Final Project Proposal
Geocaching with Kids in the Bay Area
Diane E. Main
October 7, 2008
EDTEC 541 (COMET section)
Problem, Need, or Opportunity
• Teachers, childcare providers, and parents will benefit from this site, which will help them learn about geocaching and how they can enjoy the activity with children in their care.
• Multimedia (such as videos and images) will help explain how GPS works and what geocaching looks like. This will increase the activity’s appeal to adults who enjoy the outdoors and/or technology.
• Hypermedia is the perfect way to link to the many geocaching resources already available online.
This site is mainly aimed at parents and teachers who want to try geocaching with their children/students. However, childcare providers such as babysitters, day care leaders, and home school instructors will also find it useful.
The one thing all these people have in common is the time they spend with children. However, they will have a wide range of experience and expertise with GPS units, with outdoor activities, and with the places (both urban and suburban) around where they live and work. Since experience levels vary so much, the site needs to include resources that users can opt to use to learn about the recreational opportunities near where they live and background information about GPS receivers and other devices used in geocaching.
I polled the visitors of the online community Geocachers of the Bay Area to find out what they would include in a website aimed at adults wanting to take kids geocaching.
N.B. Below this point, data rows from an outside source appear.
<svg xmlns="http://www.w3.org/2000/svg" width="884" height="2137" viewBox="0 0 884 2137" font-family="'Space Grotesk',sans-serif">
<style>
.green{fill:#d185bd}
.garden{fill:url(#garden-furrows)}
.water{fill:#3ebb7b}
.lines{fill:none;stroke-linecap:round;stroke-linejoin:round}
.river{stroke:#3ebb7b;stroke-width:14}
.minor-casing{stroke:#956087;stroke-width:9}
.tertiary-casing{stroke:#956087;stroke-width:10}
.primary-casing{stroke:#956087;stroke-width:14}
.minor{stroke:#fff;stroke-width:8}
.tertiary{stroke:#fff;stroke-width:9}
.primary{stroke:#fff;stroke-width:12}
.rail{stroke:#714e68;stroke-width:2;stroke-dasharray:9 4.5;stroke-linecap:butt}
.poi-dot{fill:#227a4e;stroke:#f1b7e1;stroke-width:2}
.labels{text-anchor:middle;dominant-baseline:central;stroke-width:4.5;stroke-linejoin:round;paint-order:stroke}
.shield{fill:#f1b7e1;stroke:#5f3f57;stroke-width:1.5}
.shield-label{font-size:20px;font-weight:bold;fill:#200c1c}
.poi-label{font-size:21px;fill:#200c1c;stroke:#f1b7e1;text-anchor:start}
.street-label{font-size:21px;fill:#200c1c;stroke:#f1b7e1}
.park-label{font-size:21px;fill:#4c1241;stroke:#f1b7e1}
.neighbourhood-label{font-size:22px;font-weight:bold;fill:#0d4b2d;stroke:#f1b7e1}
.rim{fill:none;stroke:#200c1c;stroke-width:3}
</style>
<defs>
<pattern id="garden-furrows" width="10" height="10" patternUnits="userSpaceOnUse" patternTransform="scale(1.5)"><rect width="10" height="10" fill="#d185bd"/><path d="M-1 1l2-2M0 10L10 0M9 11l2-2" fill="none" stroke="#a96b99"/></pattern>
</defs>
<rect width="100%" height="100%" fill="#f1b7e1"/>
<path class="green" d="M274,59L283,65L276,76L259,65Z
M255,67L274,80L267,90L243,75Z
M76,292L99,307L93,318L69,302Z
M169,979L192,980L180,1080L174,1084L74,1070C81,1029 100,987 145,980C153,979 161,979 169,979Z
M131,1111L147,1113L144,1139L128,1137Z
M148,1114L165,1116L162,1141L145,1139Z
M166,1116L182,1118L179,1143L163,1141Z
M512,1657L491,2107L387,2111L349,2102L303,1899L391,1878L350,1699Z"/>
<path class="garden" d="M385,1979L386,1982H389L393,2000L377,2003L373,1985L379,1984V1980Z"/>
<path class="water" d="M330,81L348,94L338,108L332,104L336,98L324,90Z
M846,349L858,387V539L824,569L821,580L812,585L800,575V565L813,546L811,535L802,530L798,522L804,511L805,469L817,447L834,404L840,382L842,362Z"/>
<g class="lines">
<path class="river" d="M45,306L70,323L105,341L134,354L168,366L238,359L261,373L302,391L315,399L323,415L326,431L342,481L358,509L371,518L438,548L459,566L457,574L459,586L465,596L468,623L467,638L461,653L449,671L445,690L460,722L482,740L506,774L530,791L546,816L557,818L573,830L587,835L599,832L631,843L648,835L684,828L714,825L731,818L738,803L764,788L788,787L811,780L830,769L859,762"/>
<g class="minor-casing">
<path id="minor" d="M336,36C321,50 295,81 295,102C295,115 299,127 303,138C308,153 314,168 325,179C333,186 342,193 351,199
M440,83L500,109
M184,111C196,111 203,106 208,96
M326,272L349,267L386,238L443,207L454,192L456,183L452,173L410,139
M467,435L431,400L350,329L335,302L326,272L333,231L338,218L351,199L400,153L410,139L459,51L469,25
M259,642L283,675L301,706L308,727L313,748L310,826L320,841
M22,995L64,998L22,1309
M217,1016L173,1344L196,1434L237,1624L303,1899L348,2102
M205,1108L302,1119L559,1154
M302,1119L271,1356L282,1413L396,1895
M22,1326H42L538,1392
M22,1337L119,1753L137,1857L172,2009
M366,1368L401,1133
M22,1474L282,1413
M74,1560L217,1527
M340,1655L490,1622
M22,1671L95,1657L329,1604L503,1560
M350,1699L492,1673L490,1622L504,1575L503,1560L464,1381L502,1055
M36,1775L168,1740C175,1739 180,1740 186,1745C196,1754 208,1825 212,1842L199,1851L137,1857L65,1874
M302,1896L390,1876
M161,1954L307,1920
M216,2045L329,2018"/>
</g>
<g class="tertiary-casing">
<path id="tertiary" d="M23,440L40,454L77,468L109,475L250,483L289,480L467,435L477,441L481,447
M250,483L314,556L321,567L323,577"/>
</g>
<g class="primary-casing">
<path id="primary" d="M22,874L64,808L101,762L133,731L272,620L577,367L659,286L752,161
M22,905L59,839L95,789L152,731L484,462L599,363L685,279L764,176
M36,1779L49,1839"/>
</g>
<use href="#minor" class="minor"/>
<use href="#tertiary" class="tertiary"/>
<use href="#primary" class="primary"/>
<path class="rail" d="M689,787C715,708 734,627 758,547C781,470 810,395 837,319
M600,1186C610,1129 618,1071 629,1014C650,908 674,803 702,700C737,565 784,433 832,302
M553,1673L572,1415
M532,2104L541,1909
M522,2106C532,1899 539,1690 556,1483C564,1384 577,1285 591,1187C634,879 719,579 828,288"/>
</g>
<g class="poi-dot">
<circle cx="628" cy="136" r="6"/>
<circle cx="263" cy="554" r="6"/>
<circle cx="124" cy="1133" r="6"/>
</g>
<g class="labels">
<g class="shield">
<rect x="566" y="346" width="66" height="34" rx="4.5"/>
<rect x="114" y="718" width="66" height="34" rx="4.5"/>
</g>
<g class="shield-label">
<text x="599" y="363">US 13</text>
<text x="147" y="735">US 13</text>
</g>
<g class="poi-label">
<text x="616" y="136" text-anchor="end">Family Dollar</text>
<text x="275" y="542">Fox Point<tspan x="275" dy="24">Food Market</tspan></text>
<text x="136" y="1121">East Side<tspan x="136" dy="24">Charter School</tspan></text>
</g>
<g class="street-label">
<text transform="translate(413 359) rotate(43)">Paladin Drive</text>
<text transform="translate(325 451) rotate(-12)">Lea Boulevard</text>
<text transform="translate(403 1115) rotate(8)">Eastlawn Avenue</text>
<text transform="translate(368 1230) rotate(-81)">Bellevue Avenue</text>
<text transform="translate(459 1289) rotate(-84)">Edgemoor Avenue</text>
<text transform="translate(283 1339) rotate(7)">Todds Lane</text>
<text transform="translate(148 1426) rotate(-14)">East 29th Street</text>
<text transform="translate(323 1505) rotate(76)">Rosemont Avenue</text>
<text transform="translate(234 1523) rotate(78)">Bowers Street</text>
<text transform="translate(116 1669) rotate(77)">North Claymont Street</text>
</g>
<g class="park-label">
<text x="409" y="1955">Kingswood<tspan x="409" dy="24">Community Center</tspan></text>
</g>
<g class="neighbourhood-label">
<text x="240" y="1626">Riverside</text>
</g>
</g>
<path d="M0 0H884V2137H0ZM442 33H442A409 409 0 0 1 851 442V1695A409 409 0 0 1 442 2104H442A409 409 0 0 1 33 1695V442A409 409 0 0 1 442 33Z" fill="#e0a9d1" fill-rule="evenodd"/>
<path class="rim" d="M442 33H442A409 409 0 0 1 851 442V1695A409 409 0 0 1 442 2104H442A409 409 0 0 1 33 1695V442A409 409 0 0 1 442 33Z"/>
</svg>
These include quite a few parents as well as people who have taught geocaching, either as park volunteers or in their jobs working for a major outdoor activities retailer.
Because my users may have never been geocaching, they will have many questions the site will need to address:
• What is geocaching?
• Why is it a good activity to do with children?
• What do I need for geocaching?
• Where can I go geocaching?
• What does it cost?
• How can we get started?
I think that the best way to present these topics, in terms of an interface, would be to either simply list them as links to pages that reveal the answers, or perhaps to create an image map that incorporates some of the items involved with geocaching (maps, GPS units, hiking gear, ammo boxes and other geocache containers, etc.). The image map would make it more visually appealing, especially to children in the target audience, but it would certainly take a lot longer to develop and may not actually help much with navigation.
My users may be accessing the site from home, from work, from schools or other child care sites, from public libraries, or even from portable handheld devices. Because schools differ vastly on how much and what quality of computer equipment and bandwidth they have available, the site should not be loaded down with graphics or multimedia on the front page.
I think most users will access the site from home, and they will be alone or with their kids, so I am not too concerned that sound or video will be a problem for others around them.
I think that having more than one level of materials would help my audience. Explanations geared to adults can go into more detail, while explanations or introductions aimed at children should emphasize fun and adventure over the technical background.
Resources and Limitations
I will write most of the content for this site based on my own experience and information passed along to me from friends who take their own children geocaching. I can use pictures I have taken with my son geocaching, which will show that a child as young as three or four can enjoy this activity. The videos I would like to use are from outside sources. In one case, I know a person who made the video, and in another I know several of the people who are featured in the video. I will need to secure permission to include them on my site.
I plan to create this site in Google Page Creator, which I have used before. I envision having enough time to create the majority of the site, or the entire site, because the tools are easy enough for me to use.
I am both a parent and a teacher, and I can attest that parents and teachers want certain things for their “kids.” We want them to have fun, be healthy, appreciate nature, and develop a love of learning. But how can we achieve these “fuzzy” objectives with the limited time and resources we have? Geocaching is fun, good for the body, and educational, and it gets kids outdoors. Many people have never heard of it, and this site will get them up to speed on this fun pastime that is growing in popularity around the world.
This website will enable its users to understand what geocaching is and why it is a useful activity to do with children. Text descriptions, still images, and video clips will help users know what they need to get and do to enjoy this activity. The site will include links to resources, including a local online community where they can ask specific questions and meet others with similar interests. Since many visitors will be new to the technology involved, the site’s layout must be simple and easy to navigate.